When I hear about potential dangers of confronting Putin today, my first question is, "Is he more dangerous than Joseph Stalin in 1948?" For 11 months, American and British planes had been supplying West Berlin besieged by Stalin's troops. And Joseph Stalin didn't shoot a single American plane. Why? Because Harry Truman already used nuclear weapons. And Stalin, as every good dictator, had an animal instinct. He knew where he could be repulsed. So he knew that Harry Truman could not play a game. It happened in 1962, when Khrushchev recognized that he pushed JFK to the ropes. And Ronald Reagan. And don't tell me that the Soviet Union in 1981, 82, 83, was less powerful than Putin's Russia today.

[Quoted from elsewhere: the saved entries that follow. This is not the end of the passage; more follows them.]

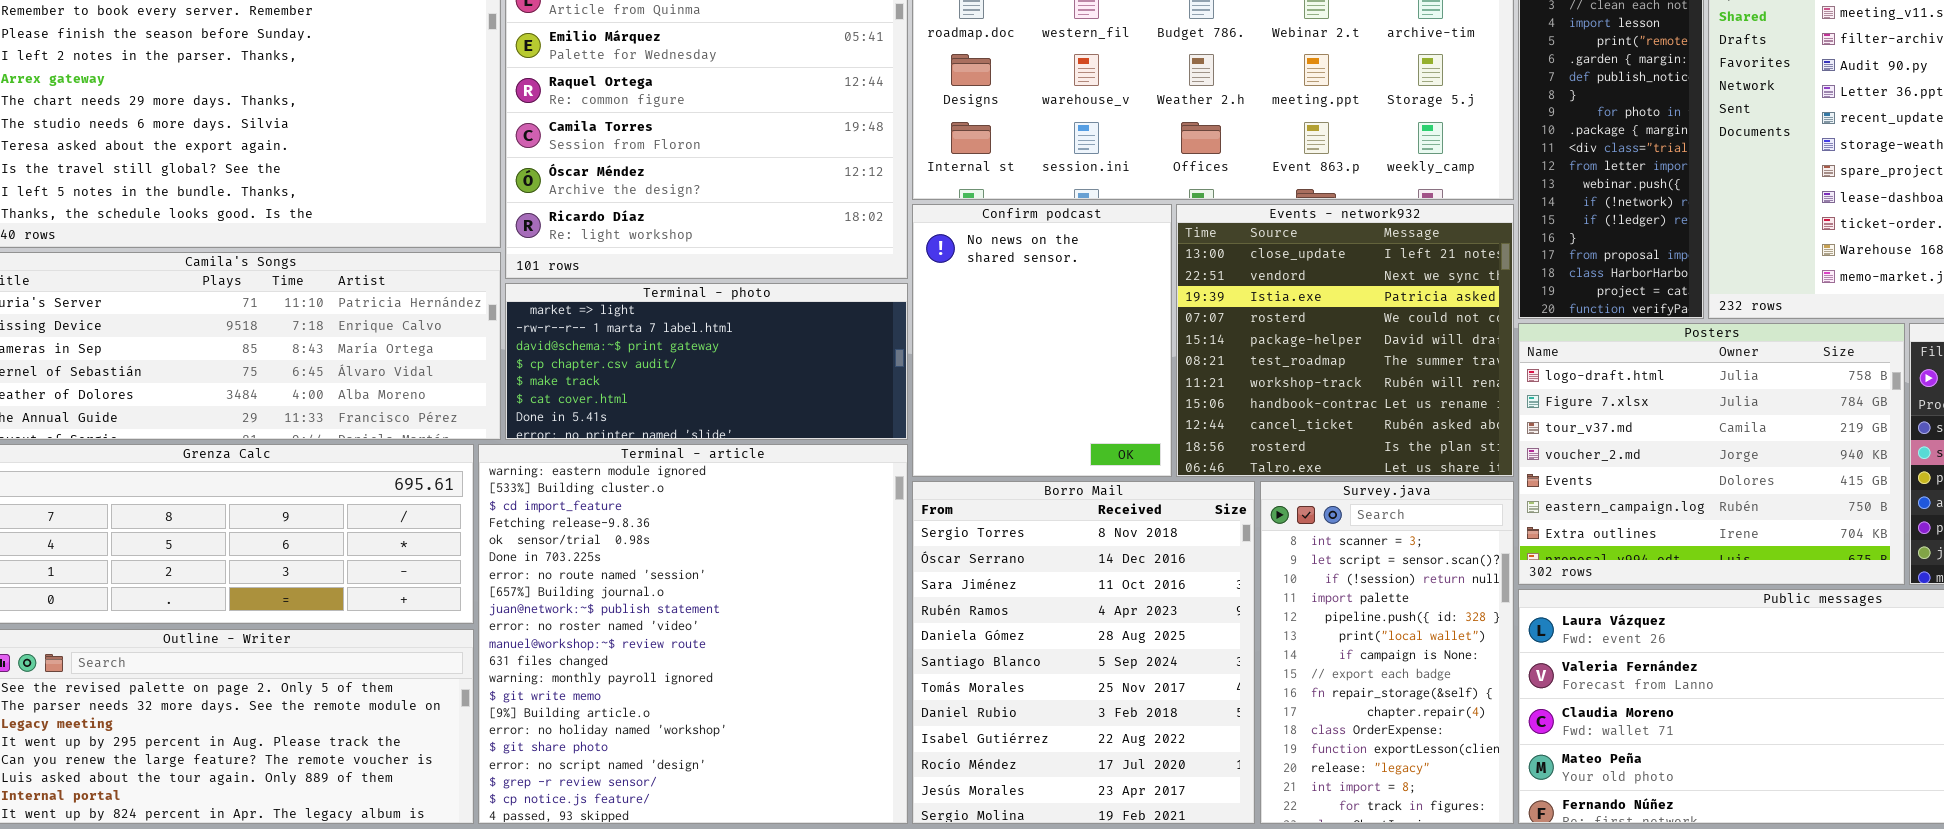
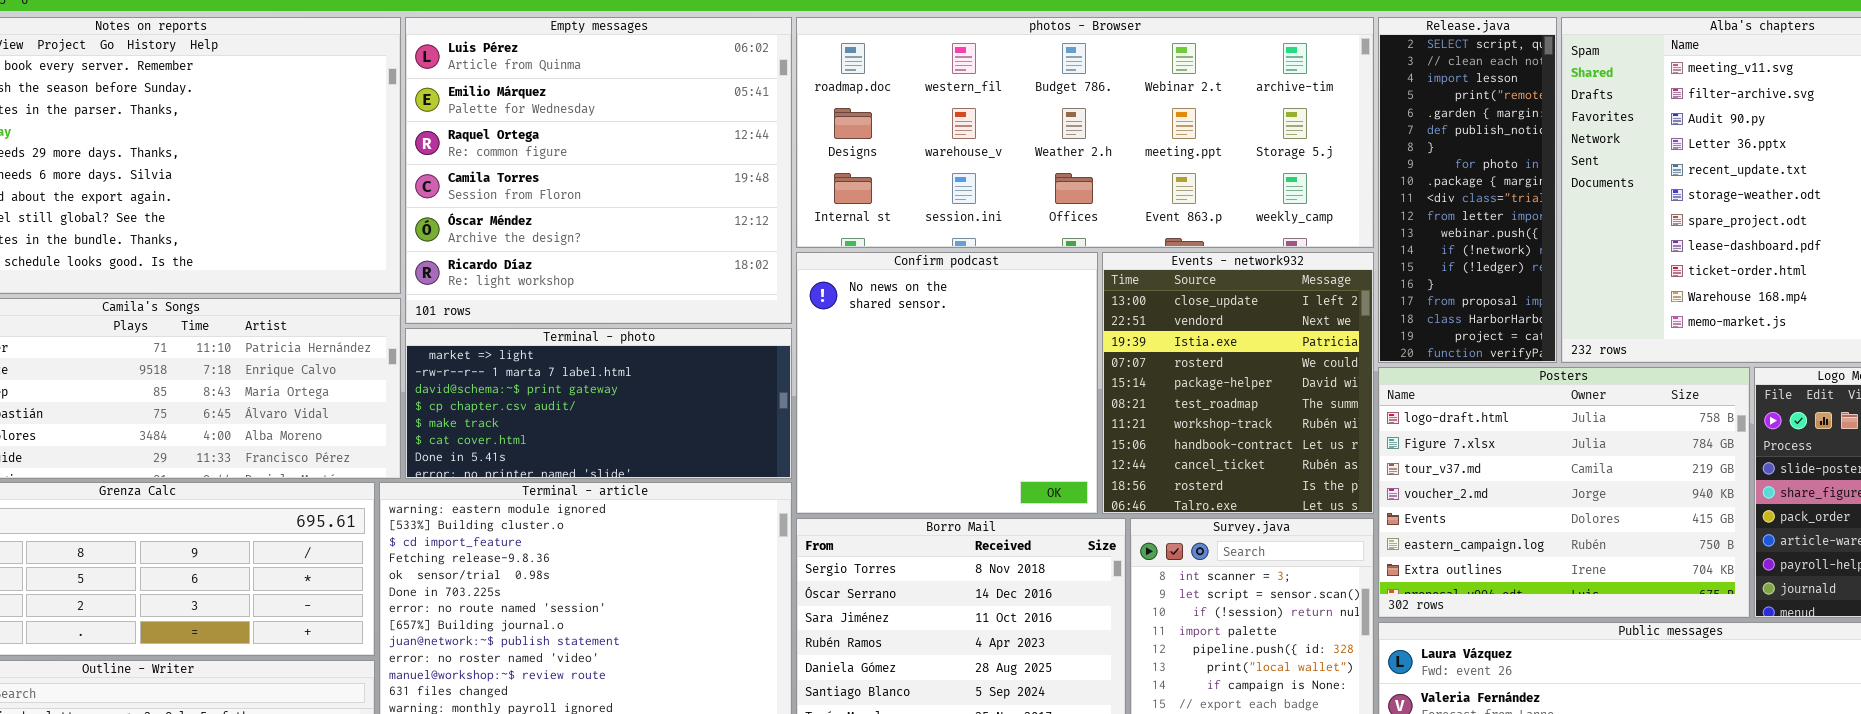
Confirm podcast: [912,204,1172,477] -> [796,252,1098,514], resized
Events - network932: [1176,204,1514,477] -> [1102,252,1374,514], resized

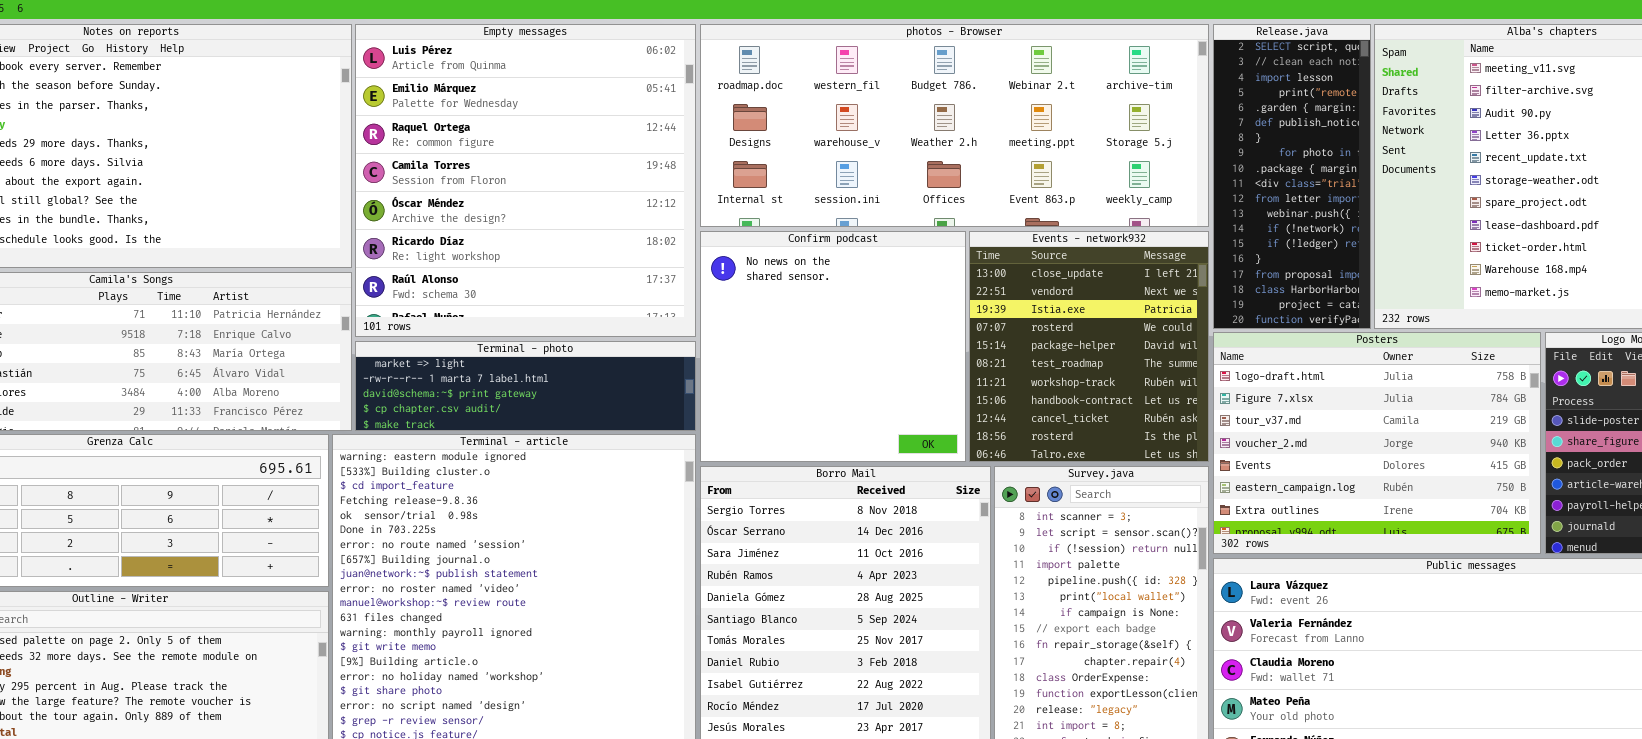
Empty messages: [405,17,792,324] -> [355,24,696,337], resized
Terminal - photo: [405,328,792,479] -> [355,341,696,431], resized

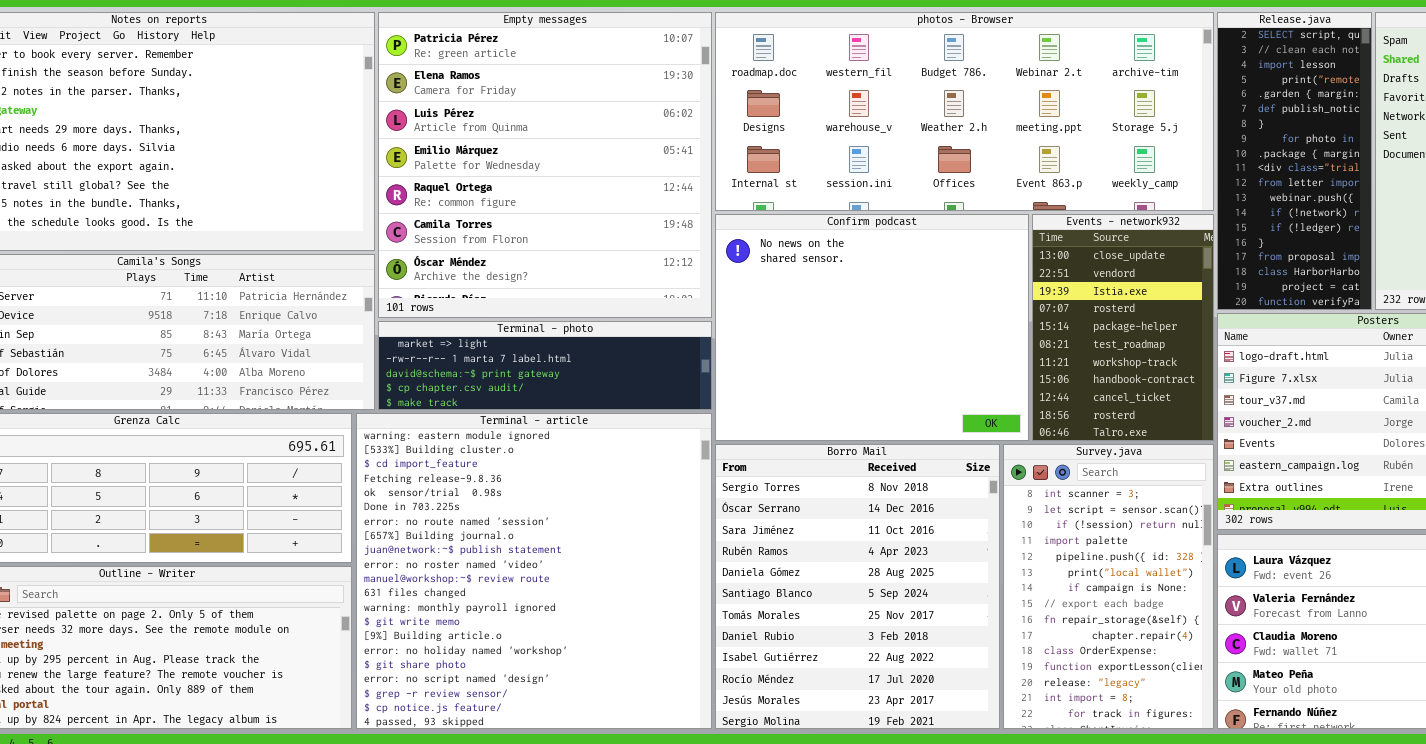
Empty messages: [355,24,696,337] -> [378,12,712,318], scrolled up 2 rows
Confirm podcast: [700,231,966,462] -> [715,214,1029,441], resized
Events - network932: [969,231,1209,462] -> [1032,214,1214,441], resized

Harry Truman was a strong President, as was Ronald Reagan. Bill Clinton and Barack Obama are not strong Presidents; they have convinced our enemies that America is weak and it will take a lot of work to disabuse America's enemies of that notion.
After Neville Chamberlain's cowardly appeasement of Adolf Hitler, Chamberlain declared that he had ensured "peace for our time." Chamberlain also said something that is eerily reminiscent of the rhetoric used by those who support President Obama's inaction while the world burns: "How horrible, fantastic, incredible it is that we should be digging trenches and trying on gas-masks here because of a quarrel in a far-away country between people of whom we know nothing." Instead of challenging Hitler early when Hitler's Nazi Germany was not at full strength, Chamberlain preferred to make broad concessions to Hitler, believing Hitler to be a reasonable man who had legitimate grievances that could be resolved through negotiations. Chamberlain did not think that it was worth it to fight Hitler or even to make preparations to fight Hitler merely to help "people of whom we know nothing." That short-sighted attitude persists today. Why should America intervene in far-away conflicts? Why should America care if Iran gets nuclear weapons? Isn't it true that by "imperialistically" dictating to other countries America creates enemies where none previously existed? That kind of thinking is what led to World War II and what made the Holocaust possible. Even 60 years ago, conflicts involving "people of whom we know nothing" quickly threatened the very survival of an America that felt safe because of being shielded by two big oceans.
Hitler took whatever he could take through negotiation and then sought to conquer the rest through war. Putin's Russia and Iran's jihadist regime are following that same blueprint today. Hitler did not have legitimate grievances nor could he be reasoned with or placated. Hitler had strategic goals and he made those goals very clear in his writings and in his speeches. The world was foolish to ignore his words.
When will the West wake up to the dangers posed by today's tyrants, who also speak quite clearly about their ultimate goals? When will a modern-day Winston Churchill or Harry Truman emerge?
Neville Chamberlain was wrong about Adolf Hitler and Chamberlain's mistakes precipitated World War II. President Obama is wrong now about Putin's Russia and about Iran. We can only hope that the consequences of President Obama's mistakes will not be as severe.